Ülkenin aydınlık yüzüydü Nâzım Hikmet. Devrimci duruşu, insan sevgisi, yaşam tutkusu, uluslararası alanda yankılanan şiirleriyle tanıdık, sevdik onu. Haziran 1963’te çok sevdiği yurdundan uzakta Moskova’da yitirdi yaşamını. Nâzım için önemli çalışmalar yapan, bütün şiirlerini sekiz ciltlik bir yapıtta toplayan (Cem Yayınları) Araştırmacı-Yazar Asım Bezirci büyük ozanın ölümünü bakın nasıl anlatıyor: “… Sabahleyin erkenden kalkar. Her zamanki gibi kapıya gazete almaya gider. Aşağı inip posta kutusundan gazeteleri çıkaracaktır. Kapının sürgüsünü çeker, kilidini açarken kalpten ölüverir. Moskova’da Novo Devicye Mezarlığına gömülür. Mezarına, üzerinde Nâzım’ın kabartma figürü bulunan kayadan bir anıt dikilir.

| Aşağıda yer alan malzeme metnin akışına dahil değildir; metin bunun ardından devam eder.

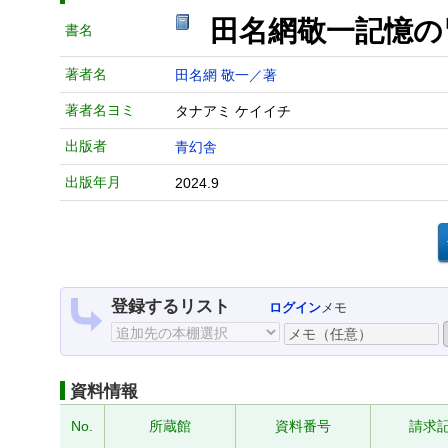
田名網敬一記憶の
書名
著者名
田名網 敬一／著
著者名ヨミ
タナアミ ケイイチ
出版者
青幻舎
出版年月
2024.9
登録するリスト
ログイン
メモ
資料情報
No.
所蔵館
資料番号
請求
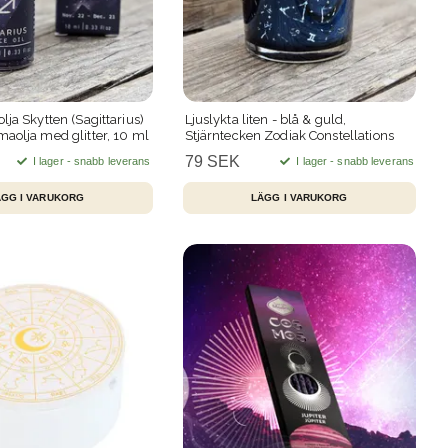
lja Skytten (Sagittarius)
Ljuslykta liten - blå & guld,
maolja med glitter, 10 ml
Stjärntecken Zodiak Constellations
79 SEK
I lager - snabb leverans
I lager - snabb leverans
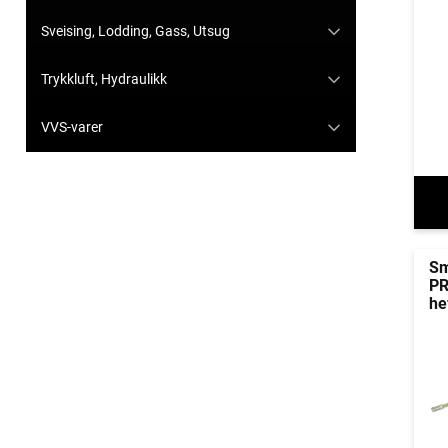
Sveising, Lodding, Gass, Utsug
Trykkluft, Hydraulikk
VVS-varer
Sm
PR
he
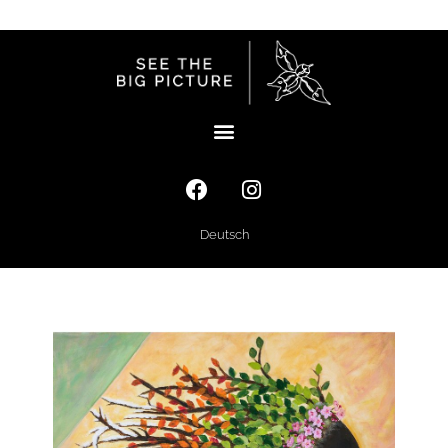
Deutsch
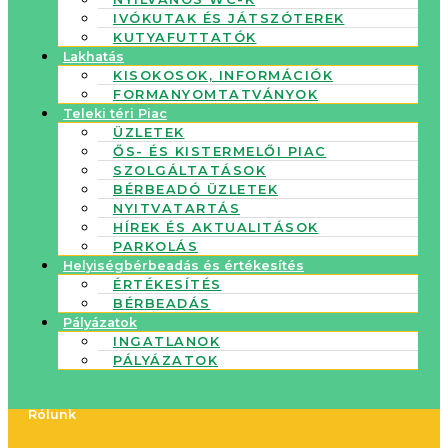
IVÓKUTAK ÉS JÁTSZÓTEREK
KUTYAFUTTATÓK
Lakhatás
KISOKOSOK, INFORMÁCIÓK
FORMANYOMTATVÁNYOK
Teleki téri Piac
ÜZLETEK
ŐS- ÉS KISTERMELŐI PIAC
SZOLGÁLTATÁSOK
BÉRBEADÓ ÜZLETEK
NYITVATARTÁS
HÍREK ÉS AKTUALITÁSOK
PARKOLÁS
Helyiségbérbeadás és értékesítés
ÉRTÉKESÍTÉS
BÉRBEADÁS
Pályázatok
INGATLANOK
PÁLYÁZATOK
Rólunk
Flyout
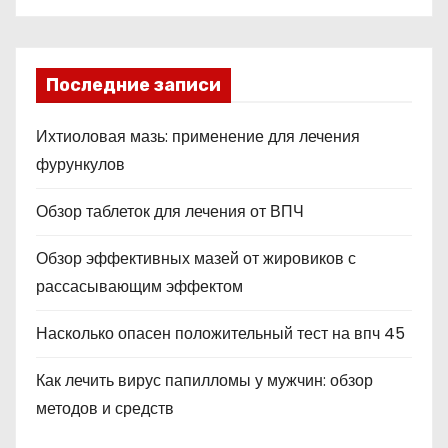
Последние записи
Ихтиоловая мазь: применение для лечения
фурункулов
Обзор таблеток для лечения от ВПЧ
Обзор эффективных мазей от жировиков с
рассасывающим эффектом
Насколько опасен положительный тест на впч 45
Как лечить вирус папилломы у мужчин: обзор
методов и средств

Ceketinin cebinden Vera’ya yazdığı bir şiir çıkar: Gelsene dedi bana / Kalsana dedi bana / Gülsene dedi bana / Ölsene dedi bana / Geldim / Kaldım / Güldüm / Öldüm.”

Evet 3 Haziran 63’ün kısa öyküsü böyle.

Nâzım çok yönlü bir sanatçıydı. Şiirleri dışında gündelik sorunları işleyen özlü düz yazılar, tiyatro oyunları, senaryolar kaleme aldı. Takma isimle gazete yazıları yazdı. Ömrünün en verimli çağında sırf düşünceleri ve yazdıkları yüzünden 15 yılı hapishanelerde geçti. O zorlu koşullarda da boş durmadı. Şiirlerinin belki de en sevilenleri cezaevlerinde yazdıklarıdır. Onu vatana ihanetle suçlayanlar günümüzde kürsülerde şiirlerini okuyorlar. Moskova’da mezarına çiçek koyuyorlar. Kurtuluş Savaşı Destanı’nı yazan bu büyük şairden bir özür müdür bu? Kim bilir!

Nâzım’ın insan duyarlılığı bütün dünyayı kapsar. Nerede, hangi ülkede bir hak ihlali varsa, insanlara zulüm, sömürü varsa Nâzım’ın yüreği ordadır; şiiriyle, yazılarıyla, söylemleriyle… Gezegenimizin yüz akı sanatçıları Picasso, Neruda, Paul Robeson’la birlikte Nâzım Hikmet’in Dünya Barış Ödülü’ne değer görülmesi onun insanlık adına gösterdiği çabaların bir göstergesidir. Nâzım Hikmet’in ölümünün 56. yılında bir kez daha anısı önünde saygıyla eğiliyorum. İyi ki hayatımızda vardın. Bize umudu, sevgiyi, haksızlıklara kafa tutmayı, gelecek güzel günlere inanmayı öğrettin. Eserlerinle çok yaşa…Yazıyı büyük ozandan sevgi dolu bir şiiri paylaşarak bitirmek istiyorum.

Hoş geldin
Hoş geldin kadınım benim hoş geldin
yorulmuşsundur;
nasıl etsem de yıkasam ayacıklarını
ne gül suyum ne gümüş leğenim var,
susamışsındır;
buzlu şerbetim yok ki ikram edeyim
acıkmışsındır;
beyaz ketenli örtülü sofralar kuramam
memleket gibi yoksuldur odam.

Hoş geldin kadınım benim hoş geldin
ayağını bastın odama
kırk yıllık beton, çayır çimen şimdi
güldün,
güller açıldı penceremin demirlerinde
ağladın,
avuçlarıma döküldü inciler
gönlüm gibi zengin
hürriyet gibi aydınlık oldu odam...

Hoş geldin kadınım benim hoş geldin.